■ What is required
From the passage on the Bomber Command memorial, extract word for word the part that opens with the words containing "Hyde Park Corner, situated" and closes with "to Apsley House.".

■ Page excerpt

The bronze statues provide a figurative counterpoint to their architectural setting but do not share the classical principles of form that shaped it. They were modeled in a realist manner that takes its cues from Rodin—specifically, his Burghers of Calais, with their exaggeratedly contrasting modes of pathos. The Bomber Command sculptor, Philip Jackson, has given us a more understated study of the psychological states of the members of a bomber crew than did Rodin in his ensemble. Ranging from pilot to rear gunner, they have just returned from a mission. Some seem to be scanning the horizon to see how many other planes in their squadron made it back; two are consumed by thoughts of what they’ve just been through. The arrangement is such that only their backs are visible on the Piccadilly side—a somewhat awkward scheme—but the realism is effective. These airmen captivate visitors in a way the simplistic mannikins at the Eisenhower Memorial cannot.
The pavilion’s vaulted ceiling features a diamond-patterned network of aluminum struts supporting a membrane of the same material—an allusion to bomber construction. The symmetrical vault rises to frame the unglazed rectangular skylight above the statues. The skylight’s rim is inscribed with the RAF motto, Per Ardua Ad Astra (“Through Adversity to the Stars”). The interior is spare. The walls flanking the statues include central niches that are not capped by the usual semidomes. The niches harbor bronze torchères with fluted shafts that at night illuminate the inscriptions above—one a dedication to the Command’s dead, one a testament from Churchill: “The fighters are our salvation but the bombers alone provide the means of victory.” An interior inscription on the rear portico’s entablature acknowledges the victims of the bombing. Where inscriptions are concerned, less is more. The balance struck here is vastly preferable to the lengthy excerpts from Eisenhower speeches with which Gehry’s memorial is larded.
Hyde Park Corner, situated at what was once the western entrance to London, is not a spatially well-defined venue. Six busy thoroughfares—including Knightsbridge from the west, Piccadilly from the east, and Park Lane from the north—converge there. It is a pleasure to look from the Corner across bustling Park Lane and Piccadilly to behold the Bomber Command pavilion in the near distance, with its Doric colonnades extending to each side of the pavilion in response to Decimus Burton’s Ionic colonnade (1825), with its grand central entrance to Hyde Park, located next to Apsley House.

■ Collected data
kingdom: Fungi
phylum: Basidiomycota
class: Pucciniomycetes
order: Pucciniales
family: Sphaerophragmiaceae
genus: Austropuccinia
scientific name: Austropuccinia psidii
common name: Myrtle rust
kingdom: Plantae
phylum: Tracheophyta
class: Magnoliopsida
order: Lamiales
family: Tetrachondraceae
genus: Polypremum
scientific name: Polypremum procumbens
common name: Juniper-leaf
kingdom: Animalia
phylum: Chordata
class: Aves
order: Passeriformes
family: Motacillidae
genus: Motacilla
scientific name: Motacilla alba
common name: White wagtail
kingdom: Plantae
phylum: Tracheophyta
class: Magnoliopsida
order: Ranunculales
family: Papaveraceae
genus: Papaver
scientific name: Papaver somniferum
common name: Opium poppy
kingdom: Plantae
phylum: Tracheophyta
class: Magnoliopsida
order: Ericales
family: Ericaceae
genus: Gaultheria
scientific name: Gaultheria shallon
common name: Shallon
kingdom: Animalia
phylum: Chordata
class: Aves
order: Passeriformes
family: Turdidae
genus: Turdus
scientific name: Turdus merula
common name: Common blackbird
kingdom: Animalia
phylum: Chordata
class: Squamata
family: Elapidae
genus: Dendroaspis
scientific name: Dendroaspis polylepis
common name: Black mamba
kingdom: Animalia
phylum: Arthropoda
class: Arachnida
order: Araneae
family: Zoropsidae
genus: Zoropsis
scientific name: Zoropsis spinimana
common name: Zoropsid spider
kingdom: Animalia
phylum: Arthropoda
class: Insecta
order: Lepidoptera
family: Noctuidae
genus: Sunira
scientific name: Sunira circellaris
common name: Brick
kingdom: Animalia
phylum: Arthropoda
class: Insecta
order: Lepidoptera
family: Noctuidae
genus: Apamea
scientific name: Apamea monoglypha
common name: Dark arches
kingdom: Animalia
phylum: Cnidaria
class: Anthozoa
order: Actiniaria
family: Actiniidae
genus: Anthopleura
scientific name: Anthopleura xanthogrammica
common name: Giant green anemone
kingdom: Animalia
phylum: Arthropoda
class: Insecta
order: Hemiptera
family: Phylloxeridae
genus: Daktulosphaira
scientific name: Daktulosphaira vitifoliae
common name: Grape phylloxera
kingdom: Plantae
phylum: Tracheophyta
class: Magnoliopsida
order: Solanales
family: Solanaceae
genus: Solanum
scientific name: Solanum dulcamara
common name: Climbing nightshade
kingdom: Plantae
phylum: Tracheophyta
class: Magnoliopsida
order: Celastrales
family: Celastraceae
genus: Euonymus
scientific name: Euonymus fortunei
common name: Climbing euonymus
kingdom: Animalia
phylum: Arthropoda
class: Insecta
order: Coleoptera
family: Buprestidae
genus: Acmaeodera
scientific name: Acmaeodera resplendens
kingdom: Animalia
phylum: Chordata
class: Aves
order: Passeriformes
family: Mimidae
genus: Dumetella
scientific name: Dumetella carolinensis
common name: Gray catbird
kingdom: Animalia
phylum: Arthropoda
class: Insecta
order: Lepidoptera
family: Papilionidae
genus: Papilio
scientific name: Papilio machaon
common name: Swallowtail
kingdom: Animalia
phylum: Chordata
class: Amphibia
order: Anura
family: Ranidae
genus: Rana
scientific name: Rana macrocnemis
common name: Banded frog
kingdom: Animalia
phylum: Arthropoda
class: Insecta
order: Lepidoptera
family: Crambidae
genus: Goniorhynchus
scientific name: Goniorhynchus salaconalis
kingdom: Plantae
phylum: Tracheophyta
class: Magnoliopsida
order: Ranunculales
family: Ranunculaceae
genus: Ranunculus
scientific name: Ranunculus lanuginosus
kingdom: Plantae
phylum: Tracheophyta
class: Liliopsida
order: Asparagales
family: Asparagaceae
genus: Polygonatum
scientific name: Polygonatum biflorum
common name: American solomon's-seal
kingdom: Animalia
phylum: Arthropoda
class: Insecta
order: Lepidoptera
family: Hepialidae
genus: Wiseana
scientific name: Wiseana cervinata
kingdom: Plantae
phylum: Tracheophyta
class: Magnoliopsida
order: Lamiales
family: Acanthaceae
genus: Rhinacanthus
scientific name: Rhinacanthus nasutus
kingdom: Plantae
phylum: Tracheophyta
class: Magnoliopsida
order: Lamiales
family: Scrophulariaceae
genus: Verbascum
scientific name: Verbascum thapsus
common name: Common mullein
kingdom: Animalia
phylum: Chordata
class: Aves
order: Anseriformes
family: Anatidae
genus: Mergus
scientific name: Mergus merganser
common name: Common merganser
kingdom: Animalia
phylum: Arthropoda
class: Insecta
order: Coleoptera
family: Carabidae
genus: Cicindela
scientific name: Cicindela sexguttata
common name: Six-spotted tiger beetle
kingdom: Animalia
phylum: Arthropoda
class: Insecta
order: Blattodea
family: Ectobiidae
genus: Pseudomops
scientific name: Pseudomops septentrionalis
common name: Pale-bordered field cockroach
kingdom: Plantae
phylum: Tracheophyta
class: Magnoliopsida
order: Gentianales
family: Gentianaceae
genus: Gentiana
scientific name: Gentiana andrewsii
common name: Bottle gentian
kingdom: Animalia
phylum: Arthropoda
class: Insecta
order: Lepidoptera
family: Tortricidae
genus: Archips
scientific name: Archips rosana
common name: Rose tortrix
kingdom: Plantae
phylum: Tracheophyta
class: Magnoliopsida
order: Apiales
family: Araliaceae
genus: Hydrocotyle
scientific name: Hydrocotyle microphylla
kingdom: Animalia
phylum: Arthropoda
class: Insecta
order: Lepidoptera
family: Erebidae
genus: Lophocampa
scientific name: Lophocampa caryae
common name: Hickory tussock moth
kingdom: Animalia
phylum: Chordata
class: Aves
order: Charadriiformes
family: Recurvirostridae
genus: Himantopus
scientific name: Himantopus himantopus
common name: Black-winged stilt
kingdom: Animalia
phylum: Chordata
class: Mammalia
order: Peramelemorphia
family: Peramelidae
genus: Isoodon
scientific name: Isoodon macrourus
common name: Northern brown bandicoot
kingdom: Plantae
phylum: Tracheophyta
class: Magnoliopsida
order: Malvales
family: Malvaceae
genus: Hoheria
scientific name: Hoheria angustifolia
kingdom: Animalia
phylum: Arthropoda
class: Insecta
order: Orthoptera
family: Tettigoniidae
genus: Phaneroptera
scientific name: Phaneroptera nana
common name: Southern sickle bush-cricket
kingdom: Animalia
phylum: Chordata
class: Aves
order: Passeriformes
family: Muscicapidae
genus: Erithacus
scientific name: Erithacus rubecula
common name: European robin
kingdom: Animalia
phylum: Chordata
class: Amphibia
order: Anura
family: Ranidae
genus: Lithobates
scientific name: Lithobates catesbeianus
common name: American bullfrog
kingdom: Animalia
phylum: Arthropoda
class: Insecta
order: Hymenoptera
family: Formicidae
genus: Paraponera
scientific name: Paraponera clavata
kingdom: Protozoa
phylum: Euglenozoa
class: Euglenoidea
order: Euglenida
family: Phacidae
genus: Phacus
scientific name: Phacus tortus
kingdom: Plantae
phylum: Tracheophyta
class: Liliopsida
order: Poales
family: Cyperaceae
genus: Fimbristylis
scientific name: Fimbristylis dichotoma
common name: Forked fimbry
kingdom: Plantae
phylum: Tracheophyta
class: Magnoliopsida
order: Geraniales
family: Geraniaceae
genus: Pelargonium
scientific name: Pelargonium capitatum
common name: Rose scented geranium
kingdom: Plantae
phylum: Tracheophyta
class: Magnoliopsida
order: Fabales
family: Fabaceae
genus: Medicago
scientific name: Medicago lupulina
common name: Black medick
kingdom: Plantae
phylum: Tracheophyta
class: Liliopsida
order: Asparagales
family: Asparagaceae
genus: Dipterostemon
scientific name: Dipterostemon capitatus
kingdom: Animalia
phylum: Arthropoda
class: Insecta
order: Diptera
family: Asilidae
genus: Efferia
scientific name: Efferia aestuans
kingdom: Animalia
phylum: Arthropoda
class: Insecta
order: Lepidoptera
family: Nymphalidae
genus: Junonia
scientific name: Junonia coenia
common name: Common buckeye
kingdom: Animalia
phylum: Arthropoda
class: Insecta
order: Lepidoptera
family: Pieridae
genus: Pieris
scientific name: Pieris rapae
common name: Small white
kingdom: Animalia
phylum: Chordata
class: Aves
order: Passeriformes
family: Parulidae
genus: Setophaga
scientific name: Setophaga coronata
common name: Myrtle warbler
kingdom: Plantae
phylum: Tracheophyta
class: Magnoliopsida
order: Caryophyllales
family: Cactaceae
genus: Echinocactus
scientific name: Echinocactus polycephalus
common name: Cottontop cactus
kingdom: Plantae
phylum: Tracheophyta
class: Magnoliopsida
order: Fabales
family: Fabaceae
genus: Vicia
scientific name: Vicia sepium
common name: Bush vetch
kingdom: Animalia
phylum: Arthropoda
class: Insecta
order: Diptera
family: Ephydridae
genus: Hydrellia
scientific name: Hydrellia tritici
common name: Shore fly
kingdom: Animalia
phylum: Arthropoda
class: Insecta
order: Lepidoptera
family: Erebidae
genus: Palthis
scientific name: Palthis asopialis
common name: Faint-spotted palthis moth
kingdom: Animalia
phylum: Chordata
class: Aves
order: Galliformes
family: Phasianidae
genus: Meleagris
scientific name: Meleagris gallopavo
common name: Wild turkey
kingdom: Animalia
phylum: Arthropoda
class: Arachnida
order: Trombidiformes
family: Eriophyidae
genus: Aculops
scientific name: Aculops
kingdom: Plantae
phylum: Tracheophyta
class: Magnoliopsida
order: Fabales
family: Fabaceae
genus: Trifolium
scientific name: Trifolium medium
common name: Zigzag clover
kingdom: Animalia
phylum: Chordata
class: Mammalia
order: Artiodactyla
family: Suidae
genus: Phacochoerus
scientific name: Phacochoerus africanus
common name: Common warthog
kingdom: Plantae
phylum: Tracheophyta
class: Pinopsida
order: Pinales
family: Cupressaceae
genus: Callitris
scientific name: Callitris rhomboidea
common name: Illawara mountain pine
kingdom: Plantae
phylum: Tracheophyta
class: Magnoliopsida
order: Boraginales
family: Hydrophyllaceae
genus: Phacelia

■ Response to this task
Hyde Park Corner, situated at what was once the western entrance to London, is not a spatially well-defined venue. Six busy thoroughfares—including Knightsbridge from the west, Piccadilly from the east, and Park Lane from the north—converge there. It is a pleasure to look from the Corner across bustling Park Lane and Piccadilly to behold the Bomber Command pavilion in the near distance, with its Doric colonnades extending to each side of the pavilion in response to Decimus Burton’s Ionic colonnade (1825), with its grand central entrance to Hyde Park, located next to Apsley House.